Right now, it’s more profitable road for oil companies to fight policies like LCFS than invest considerably more money in adaptation. The argument that it’s oil executives’ fiduciary duty to forestall adapting as long as possible in the name of maximum profits is flawed, obviously from a stakeholder standpoint but also even from a shareholder one. How they’ll do it is unclear, but if the old dog doesn’t itself some new tricks, that’ll hurt shareholder value too because they’ll become a lot more obsolete than if they had adapted.

More About The Low Carbon Fuel Standard (LCFS)

Transportation causes about 40% of California’s greenhouse gas emissions because we rely on petroleum based fuels for 97% of our transportation needs. The LCFS, which goes along with the Global Warming Solutions Act of 2006 (also known as AB32), is set to go in effect on January 1, 2015. The LCFS addresses the carbon dioxide emissions associated with the production, refining, distribution, and consumption of transportation fuels. It seeks to cut those emissions 10% by 2020.

Though it’s designed to be agnostic about fuel type, LCFS heavily disfavors petroleum-based fuels not only because their extraction, refinement, and distribution produces lots of CO2, but also because 19.4 pounds of CO2 are released when each gallon of gasoline is burned. Here’s a brief ARB video about the LCFS:

COTAP and Carbon Offsetting in The Context of LCFS

As mentioned above, LCFS is designed to address the lifecycle CO2 emissions from extracting, refining, distributing, and burning any transportation fuel. For a gallon of gas, that includes the 19.4 pounds of CO2 that are released when you buy and burn it. The LCFS goal is a modest 10% reduction in carbon intensity by 2020, and if they hit that goal it means you would only need to offset 90% of the gasoline you buy and burn. But right now the carbon intensity requirement is capped at 1% due to lawsuits (guess who?). So right now, despite LCFS passing, you’re still creating 99% of the same gasoline carbon pollution as you did before LCFS.
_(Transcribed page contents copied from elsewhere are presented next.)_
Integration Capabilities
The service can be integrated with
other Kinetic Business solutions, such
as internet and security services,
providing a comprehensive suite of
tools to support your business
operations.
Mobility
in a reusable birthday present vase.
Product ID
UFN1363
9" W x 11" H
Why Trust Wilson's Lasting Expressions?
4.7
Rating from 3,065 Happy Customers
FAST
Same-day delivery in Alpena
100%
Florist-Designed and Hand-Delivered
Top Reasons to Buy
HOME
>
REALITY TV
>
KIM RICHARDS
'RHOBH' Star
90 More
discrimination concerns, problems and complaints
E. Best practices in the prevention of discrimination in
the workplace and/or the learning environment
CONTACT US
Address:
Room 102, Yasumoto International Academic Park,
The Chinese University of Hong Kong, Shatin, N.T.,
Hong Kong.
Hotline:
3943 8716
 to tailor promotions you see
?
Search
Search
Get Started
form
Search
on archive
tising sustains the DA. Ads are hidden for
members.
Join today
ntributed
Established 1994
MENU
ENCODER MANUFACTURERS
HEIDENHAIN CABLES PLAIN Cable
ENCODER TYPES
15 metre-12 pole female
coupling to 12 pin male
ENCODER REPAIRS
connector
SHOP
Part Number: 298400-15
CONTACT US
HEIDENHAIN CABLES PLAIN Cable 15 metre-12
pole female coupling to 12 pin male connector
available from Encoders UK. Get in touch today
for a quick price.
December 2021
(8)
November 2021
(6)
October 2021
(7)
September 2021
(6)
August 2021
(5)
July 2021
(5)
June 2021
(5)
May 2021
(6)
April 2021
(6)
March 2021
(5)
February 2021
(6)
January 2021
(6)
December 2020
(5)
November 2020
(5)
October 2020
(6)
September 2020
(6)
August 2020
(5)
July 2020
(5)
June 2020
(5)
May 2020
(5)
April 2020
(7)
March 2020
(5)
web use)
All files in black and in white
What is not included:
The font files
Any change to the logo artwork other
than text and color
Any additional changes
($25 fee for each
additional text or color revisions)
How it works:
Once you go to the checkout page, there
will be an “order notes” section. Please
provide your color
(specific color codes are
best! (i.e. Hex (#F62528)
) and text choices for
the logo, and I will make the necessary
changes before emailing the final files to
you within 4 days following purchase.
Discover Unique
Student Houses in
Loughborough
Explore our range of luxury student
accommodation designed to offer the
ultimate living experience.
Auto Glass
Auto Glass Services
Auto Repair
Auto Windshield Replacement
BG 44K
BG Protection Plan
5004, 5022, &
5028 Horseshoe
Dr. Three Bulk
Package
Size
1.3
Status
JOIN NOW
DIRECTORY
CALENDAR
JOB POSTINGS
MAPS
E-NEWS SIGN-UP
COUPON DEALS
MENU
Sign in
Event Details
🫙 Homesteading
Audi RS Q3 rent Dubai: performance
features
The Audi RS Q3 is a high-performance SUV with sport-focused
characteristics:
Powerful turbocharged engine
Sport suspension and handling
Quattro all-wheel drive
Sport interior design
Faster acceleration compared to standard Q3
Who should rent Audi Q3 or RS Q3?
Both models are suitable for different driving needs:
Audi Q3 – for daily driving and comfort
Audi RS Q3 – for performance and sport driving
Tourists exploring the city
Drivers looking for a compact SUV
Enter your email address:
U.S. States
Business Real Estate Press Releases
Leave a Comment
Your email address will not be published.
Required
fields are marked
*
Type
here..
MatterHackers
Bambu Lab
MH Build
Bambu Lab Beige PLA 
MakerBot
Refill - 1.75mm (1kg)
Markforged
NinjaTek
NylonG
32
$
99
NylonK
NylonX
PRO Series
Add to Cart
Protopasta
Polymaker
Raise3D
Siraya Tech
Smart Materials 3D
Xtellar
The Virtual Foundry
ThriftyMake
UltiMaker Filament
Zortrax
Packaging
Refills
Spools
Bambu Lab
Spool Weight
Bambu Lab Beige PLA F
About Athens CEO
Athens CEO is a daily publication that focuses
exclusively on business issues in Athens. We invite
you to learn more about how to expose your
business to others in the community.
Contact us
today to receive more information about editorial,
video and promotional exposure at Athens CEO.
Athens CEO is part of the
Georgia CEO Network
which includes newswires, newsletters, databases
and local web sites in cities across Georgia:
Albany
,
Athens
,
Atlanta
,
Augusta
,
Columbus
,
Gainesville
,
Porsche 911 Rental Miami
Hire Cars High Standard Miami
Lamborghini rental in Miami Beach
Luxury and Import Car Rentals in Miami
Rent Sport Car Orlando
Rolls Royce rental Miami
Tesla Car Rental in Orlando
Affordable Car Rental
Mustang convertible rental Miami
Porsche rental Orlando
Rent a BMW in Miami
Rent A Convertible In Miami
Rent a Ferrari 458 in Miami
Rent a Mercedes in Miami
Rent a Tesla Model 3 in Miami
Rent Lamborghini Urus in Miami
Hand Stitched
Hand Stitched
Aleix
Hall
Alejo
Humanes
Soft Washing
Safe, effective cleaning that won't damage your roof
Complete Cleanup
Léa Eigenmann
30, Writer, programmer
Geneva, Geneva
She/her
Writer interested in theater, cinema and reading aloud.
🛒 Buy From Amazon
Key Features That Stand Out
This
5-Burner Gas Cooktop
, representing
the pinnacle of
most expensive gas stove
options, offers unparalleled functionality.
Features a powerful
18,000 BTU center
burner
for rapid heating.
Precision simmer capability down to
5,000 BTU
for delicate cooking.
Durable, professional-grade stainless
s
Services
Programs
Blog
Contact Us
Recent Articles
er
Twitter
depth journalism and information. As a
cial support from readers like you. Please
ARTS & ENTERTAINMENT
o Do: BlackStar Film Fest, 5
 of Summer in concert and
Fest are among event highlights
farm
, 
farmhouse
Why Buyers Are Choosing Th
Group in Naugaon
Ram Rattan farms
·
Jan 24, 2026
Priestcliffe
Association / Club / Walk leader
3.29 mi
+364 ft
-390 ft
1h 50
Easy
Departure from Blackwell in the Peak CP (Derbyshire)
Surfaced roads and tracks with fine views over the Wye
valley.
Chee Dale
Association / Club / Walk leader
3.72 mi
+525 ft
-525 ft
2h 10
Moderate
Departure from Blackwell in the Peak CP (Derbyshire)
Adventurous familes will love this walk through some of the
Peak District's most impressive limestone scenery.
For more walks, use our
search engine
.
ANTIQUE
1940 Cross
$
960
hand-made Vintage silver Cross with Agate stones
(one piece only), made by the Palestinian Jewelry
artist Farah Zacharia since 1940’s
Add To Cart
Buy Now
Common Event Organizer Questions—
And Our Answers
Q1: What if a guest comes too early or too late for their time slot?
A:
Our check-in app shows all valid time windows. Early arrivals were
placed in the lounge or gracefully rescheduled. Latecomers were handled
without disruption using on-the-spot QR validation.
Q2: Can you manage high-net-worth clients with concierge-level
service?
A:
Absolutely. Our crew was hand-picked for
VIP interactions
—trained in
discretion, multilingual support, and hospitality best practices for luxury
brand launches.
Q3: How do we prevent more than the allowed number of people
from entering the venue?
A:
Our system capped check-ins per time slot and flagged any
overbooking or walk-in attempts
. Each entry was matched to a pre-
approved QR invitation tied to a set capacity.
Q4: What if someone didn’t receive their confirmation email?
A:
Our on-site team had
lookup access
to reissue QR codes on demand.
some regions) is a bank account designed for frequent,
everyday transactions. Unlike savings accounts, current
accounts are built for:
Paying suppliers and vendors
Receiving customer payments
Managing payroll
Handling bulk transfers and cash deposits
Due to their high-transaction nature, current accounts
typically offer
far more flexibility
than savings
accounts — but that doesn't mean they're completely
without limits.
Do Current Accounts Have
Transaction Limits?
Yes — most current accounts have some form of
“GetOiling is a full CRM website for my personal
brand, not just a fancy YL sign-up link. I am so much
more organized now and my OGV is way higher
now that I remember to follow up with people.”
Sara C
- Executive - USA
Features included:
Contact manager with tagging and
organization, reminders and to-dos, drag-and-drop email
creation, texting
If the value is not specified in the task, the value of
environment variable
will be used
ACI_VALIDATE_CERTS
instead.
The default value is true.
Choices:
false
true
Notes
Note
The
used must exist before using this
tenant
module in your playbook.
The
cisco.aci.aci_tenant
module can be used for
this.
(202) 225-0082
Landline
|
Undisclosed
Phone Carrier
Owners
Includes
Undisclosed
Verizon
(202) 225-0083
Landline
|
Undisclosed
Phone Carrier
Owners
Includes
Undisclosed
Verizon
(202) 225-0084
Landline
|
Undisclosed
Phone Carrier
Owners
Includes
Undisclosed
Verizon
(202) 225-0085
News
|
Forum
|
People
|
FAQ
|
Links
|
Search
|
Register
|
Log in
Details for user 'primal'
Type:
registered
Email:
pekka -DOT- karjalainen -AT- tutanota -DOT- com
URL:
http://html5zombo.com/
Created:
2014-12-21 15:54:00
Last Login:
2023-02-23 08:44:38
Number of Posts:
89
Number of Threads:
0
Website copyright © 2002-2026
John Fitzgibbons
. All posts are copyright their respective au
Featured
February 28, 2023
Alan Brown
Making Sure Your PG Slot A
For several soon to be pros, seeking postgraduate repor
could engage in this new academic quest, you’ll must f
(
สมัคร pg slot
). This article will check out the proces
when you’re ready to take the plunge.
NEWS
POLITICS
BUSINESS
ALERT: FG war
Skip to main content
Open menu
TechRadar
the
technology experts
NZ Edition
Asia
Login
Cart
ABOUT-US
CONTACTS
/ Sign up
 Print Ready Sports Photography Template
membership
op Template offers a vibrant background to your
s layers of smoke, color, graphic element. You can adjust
Our Favorite “Hidden Gas Tax” Ad…

We especially love this one with the little girl in the back seat, complaining about the cost of gas while riding around town only with her Dad… in a minivan… that seats seven. “I guess I can kiss my grape slushie goodby,” she laments. Not her fault, but she’s no victim, either… maybe her daddy should decrease his family’s car-to-people ratio, and she can have all the slushies she wants!